Scaling¶
AKS scaling operates at multiple layers: pods, nodes, and sometimes cluster topology. Stable scaling comes from correct workload requests, good probes, and realistic capacity boundaries.
Main Content¶
flowchart TD
A[Demand Increase] --> B[HPA changes replicas]
B --> C[Scheduler places pods]
C --> D{{Enough node capacity?}}
D -->|No| E[Cluster Autoscaler adds nodes]
D -->|Yes| F[Pods become Ready]
F --> G[VPA recommendations tune requests] Scaling building blocks¶
- Horizontal Pod Autoscaler (HPA) changes replica count.
- Cluster Autoscaler adds or removes nodes when pods cannot schedule or capacity is idle.

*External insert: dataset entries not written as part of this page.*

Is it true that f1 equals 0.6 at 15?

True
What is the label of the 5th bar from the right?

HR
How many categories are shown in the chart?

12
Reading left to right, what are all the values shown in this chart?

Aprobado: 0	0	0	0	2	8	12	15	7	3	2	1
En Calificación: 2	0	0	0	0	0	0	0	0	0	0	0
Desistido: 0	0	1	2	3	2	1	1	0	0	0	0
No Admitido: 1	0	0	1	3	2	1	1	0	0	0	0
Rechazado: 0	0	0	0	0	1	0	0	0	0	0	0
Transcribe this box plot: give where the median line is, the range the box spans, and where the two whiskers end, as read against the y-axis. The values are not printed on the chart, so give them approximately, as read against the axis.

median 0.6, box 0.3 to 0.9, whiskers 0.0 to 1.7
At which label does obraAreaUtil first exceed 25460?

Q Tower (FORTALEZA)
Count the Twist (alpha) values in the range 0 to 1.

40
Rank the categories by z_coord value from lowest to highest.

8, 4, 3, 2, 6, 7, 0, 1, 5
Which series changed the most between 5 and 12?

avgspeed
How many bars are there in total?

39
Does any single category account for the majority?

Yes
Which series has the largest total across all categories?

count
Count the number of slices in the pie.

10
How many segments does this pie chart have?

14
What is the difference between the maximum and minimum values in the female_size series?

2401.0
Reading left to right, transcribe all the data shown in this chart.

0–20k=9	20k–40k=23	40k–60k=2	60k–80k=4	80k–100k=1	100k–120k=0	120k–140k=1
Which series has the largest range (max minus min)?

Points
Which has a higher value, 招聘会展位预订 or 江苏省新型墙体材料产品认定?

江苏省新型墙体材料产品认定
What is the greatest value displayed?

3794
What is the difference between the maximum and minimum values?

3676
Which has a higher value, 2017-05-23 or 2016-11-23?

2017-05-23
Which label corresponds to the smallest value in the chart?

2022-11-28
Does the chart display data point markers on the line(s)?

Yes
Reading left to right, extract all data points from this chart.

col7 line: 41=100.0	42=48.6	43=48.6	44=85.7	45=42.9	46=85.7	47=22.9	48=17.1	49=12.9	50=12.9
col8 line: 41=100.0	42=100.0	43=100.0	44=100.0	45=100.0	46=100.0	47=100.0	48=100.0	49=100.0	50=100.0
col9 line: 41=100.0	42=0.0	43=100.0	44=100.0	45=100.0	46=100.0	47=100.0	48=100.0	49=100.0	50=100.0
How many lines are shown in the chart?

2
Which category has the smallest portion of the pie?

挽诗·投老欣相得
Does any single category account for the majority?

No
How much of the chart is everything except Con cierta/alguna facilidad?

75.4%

- Vertical Pod Autoscaler (VPA) recommends or applies request changes based on observed usage.
Operational examples¶
kubectl get hpa -A
kubectl top pods -A
az aks update --resource-group $RG --name $CLUSTER_NAME --enable-cluster-autoscaler --min-count 3 --max-count 10
Common failure modes¶
- HPA scales replicas but requests are too large for existing nodes.
- Autoscaler is enabled but subnet IPs or quotas block node growth.
- Workloads have no CPU/memory requests, so autoscaling decisions are noisy.